Letting Claude take a crack
I gave a rather lengthy, but rigidly prescribed plan to Claude Code to try and ‘vibe-code’ it all together.
The resulting code for the frontend was simple, no issues there.
The code for the agent and image service were hard to read and reason about.
Once I added the Terraform for the Google Cloud infrastructure, and things like the LLM prompt, the requests to Cloud Run, the integration with GCS, it became clear that Claude Code was becoming more of a burden for a solo engineer than a helper.
That’s because I tried to ‘use it for everything’.
Remember, most models have stale knowledge from a year or even longer, unless they bring in new knowledge proactively by searching the web or ‘ingesting’ other content.
In many instances, Claude was using SDKs incorrectly, building incomplete types or classes, or missing the relationship between services. Without the ability to intuitively grasp cause and effect, LLMs can only get you so far.
Granted, eventually they get it right. After a while I was able to get Claude Code to connect the dots between deployed services, authentication layers, data stores, etc. But at what cost?
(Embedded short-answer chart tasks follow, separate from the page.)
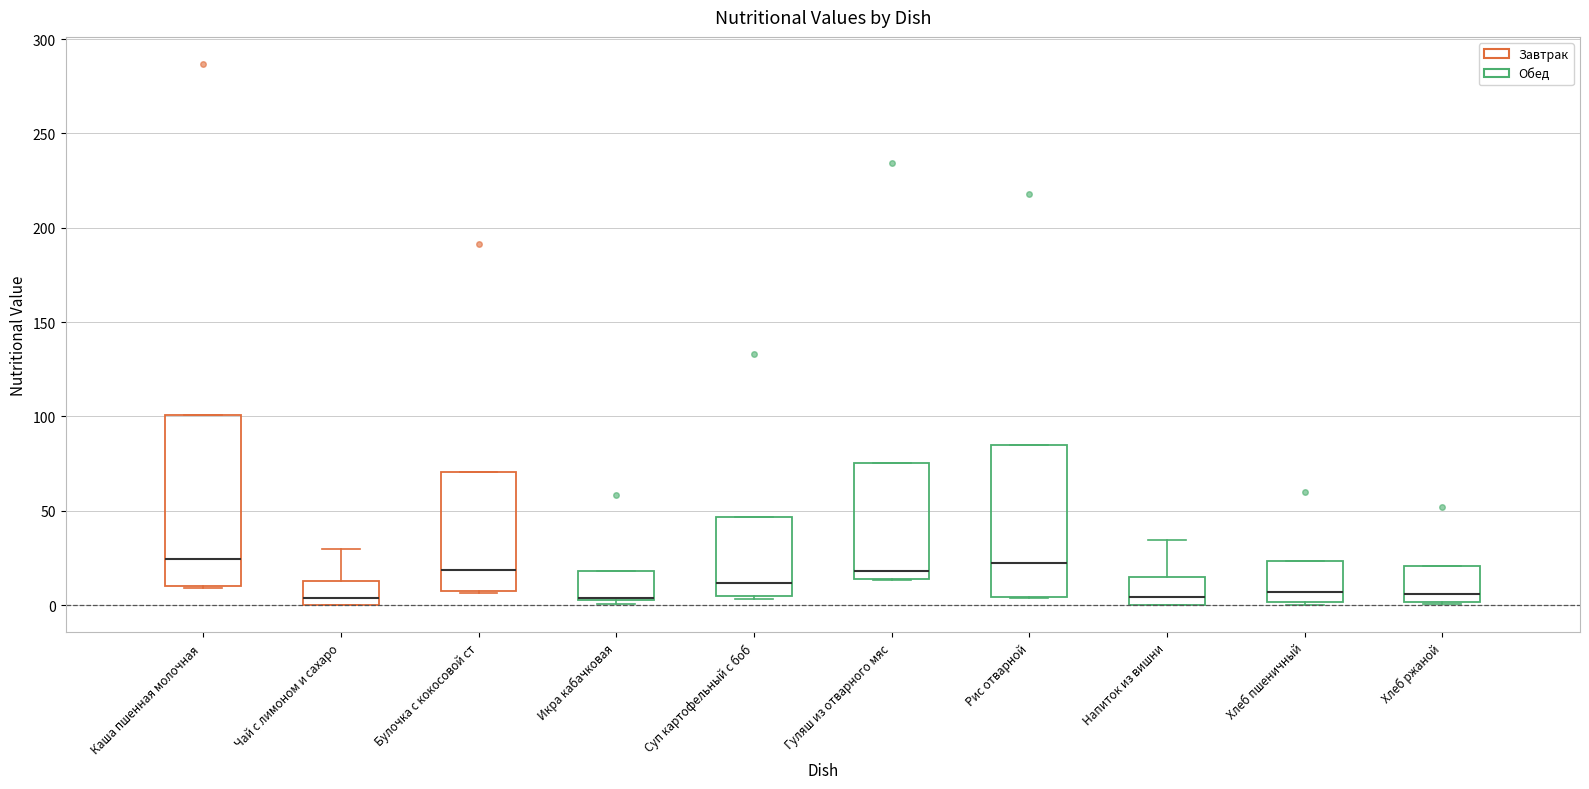

Where is the upper edge of the box for Каша пшенная молочная on the y-axis? The values are not printed on the chart, so give them approximately, as read against the axis.

100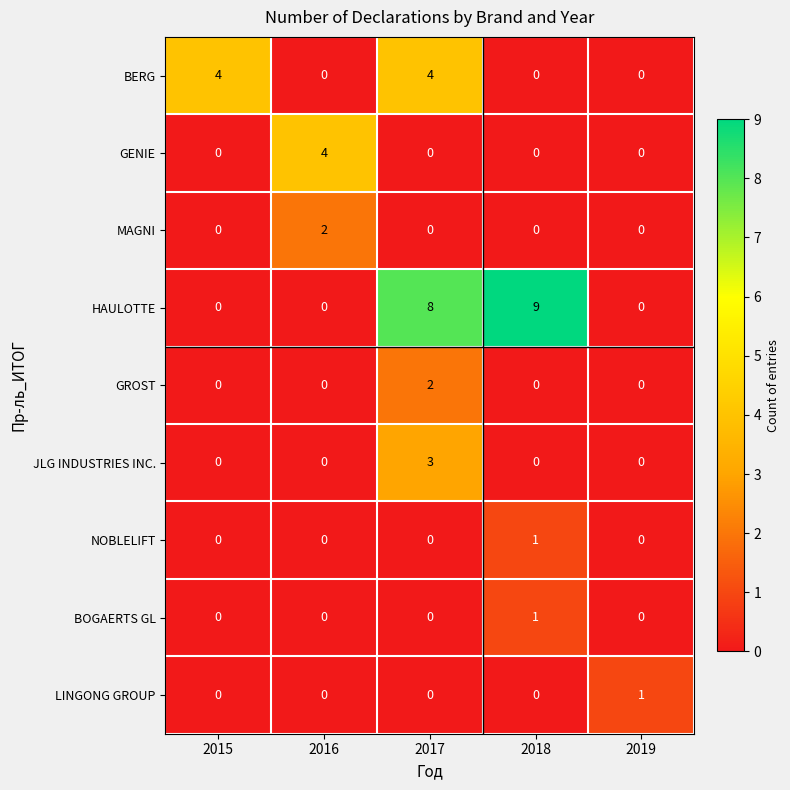

How many MAGNI values are between 0 and 1?

4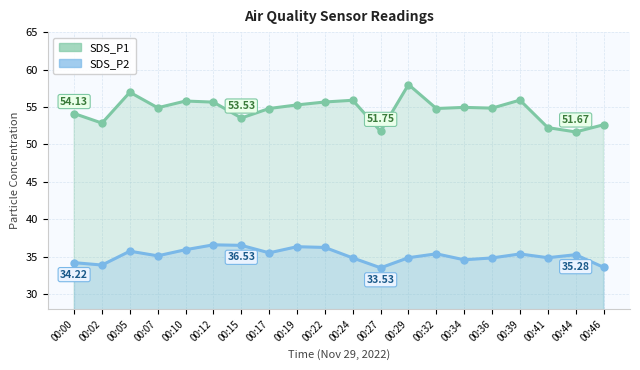

Reading left to right, list all the values displayed in this chart.

SDS_P1: 00:00=54.1	00:02=52.9	00:05=57.0	00:07=54.9	00:10=55.8	00:12=55.6	00:15=53.5	00:17=54.8	00:19=55.3	00:22=55.7	00:24=55.9	00:27=51.8	00:29=58.0	00:32=54.8	00:34=55.0	00:36=54.9	00:39=55.9	00:41=52.2	00:44=51.7	00:46=52.6
SDS_P2: 00:00=34.2	00:02=33.9	00:05=35.8	00:07=35.1	00:10=36.0	00:12=36.6	00:15=36.5	00:17=35.5	00:19=36.4	00:22=36.2	00:24=34.9	00:27=33.5	00:29=34.9	00:32=35.4	00:34=34.6	00:36=34.9	00:39=35.4	00:41=34.9	00:44=35.3	00:46=33.6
The answer to that question is hundreds. Given a very complex system, Claude Code can easily burn through hundreds of dollars of usage and eat up limits on most plans pretty quickly.
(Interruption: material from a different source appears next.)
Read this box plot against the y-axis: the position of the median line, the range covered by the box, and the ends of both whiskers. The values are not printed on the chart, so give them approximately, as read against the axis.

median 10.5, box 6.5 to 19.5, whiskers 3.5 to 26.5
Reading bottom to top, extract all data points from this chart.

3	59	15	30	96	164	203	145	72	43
The other cost is, if this were a system that other systems or people relied on, it would not be very resilient, or scalable.
Using LLMs in Systems Engineering
LLMs can be a good way to organize thoughts, challenge assumptions, and generally ideate rapidly. I don’t like the idea of ‘thought-gen’, but using LLMs as a way to organize your own original thoughts isn’t insane.
Letting an LLM mostly engineer the system is not a great idea. Using it to help with syntax recall or boilerplate code generation, and even as a pair-coder to speed up development (within reason) is fair.
Letting the LLM build the entire thing is the wrong way to use the tool. It will end up costing more in failures, poor availability, people hours (to fix it), and cognition. From experience, I can tell you that reviewing AI generated code for large projects is brutal. You end up spending more tokens to bring in an LLM to try and search through the poorly designed haystack for one of many needles.
remember
Tools that seem like magic get applied to everything.
Cost and entropy will remind us why that wasn't a great idea.